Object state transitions
*** Block opens ***
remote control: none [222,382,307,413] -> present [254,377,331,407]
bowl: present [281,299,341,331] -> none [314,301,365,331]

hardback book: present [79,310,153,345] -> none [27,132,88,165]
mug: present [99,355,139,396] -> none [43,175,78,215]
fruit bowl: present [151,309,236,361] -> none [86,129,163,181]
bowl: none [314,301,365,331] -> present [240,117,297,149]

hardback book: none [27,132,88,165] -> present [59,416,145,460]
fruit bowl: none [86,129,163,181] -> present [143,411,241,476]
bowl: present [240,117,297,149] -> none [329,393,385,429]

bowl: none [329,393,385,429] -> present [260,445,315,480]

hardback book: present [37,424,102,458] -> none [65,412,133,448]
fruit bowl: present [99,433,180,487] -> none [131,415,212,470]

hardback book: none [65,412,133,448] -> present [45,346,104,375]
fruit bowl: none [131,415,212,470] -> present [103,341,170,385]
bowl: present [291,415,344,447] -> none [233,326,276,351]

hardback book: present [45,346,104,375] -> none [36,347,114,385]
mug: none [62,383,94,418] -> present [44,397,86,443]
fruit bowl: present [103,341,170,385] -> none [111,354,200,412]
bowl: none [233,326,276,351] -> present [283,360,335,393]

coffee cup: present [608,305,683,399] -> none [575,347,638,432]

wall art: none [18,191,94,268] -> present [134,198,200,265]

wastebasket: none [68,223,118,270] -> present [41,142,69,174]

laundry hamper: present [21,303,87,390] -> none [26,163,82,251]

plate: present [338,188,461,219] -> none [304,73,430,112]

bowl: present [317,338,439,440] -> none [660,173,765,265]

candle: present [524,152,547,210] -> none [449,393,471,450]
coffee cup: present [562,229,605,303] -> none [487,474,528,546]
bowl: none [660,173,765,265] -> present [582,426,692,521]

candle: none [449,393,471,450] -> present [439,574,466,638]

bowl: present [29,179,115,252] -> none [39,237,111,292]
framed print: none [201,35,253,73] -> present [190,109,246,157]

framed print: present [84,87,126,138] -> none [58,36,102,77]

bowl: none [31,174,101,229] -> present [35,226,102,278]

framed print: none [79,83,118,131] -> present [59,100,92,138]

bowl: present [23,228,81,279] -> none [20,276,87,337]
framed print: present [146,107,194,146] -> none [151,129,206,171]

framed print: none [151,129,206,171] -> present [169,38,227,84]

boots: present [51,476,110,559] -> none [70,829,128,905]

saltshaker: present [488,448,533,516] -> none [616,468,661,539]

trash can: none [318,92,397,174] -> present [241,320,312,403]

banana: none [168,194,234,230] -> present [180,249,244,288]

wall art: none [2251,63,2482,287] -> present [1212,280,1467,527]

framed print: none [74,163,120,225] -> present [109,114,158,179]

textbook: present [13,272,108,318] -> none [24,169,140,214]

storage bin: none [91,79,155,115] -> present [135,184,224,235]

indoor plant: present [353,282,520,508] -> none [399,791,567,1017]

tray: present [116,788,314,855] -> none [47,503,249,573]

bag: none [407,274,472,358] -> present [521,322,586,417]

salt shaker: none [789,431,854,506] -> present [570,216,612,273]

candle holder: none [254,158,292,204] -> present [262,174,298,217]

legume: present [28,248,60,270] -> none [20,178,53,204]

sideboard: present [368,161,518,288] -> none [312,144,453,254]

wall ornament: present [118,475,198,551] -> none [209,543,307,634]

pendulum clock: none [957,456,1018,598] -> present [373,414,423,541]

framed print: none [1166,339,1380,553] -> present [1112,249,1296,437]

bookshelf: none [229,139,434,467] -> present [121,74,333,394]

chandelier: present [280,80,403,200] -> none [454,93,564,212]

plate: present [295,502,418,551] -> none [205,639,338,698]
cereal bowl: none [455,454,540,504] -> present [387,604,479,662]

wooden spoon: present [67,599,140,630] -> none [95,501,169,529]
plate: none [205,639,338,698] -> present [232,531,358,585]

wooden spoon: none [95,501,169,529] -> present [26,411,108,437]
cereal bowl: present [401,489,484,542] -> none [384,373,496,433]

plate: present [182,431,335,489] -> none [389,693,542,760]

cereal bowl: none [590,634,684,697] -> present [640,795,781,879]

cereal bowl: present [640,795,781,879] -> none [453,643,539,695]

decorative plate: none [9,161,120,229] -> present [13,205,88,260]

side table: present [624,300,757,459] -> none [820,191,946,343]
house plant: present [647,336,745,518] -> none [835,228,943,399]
*** Block closes ***
__The task__: Among the lines above, find those holding "wall" and copy each one.

__Exercise result__:
wall art: none [18,191,94,268] -> present [134,198,200,265]
wall art: none [2251,63,2482,287] -> present [1212,280,1467,527]
wall ornament: present [118,475,198,551] -> none [209,543,307,634]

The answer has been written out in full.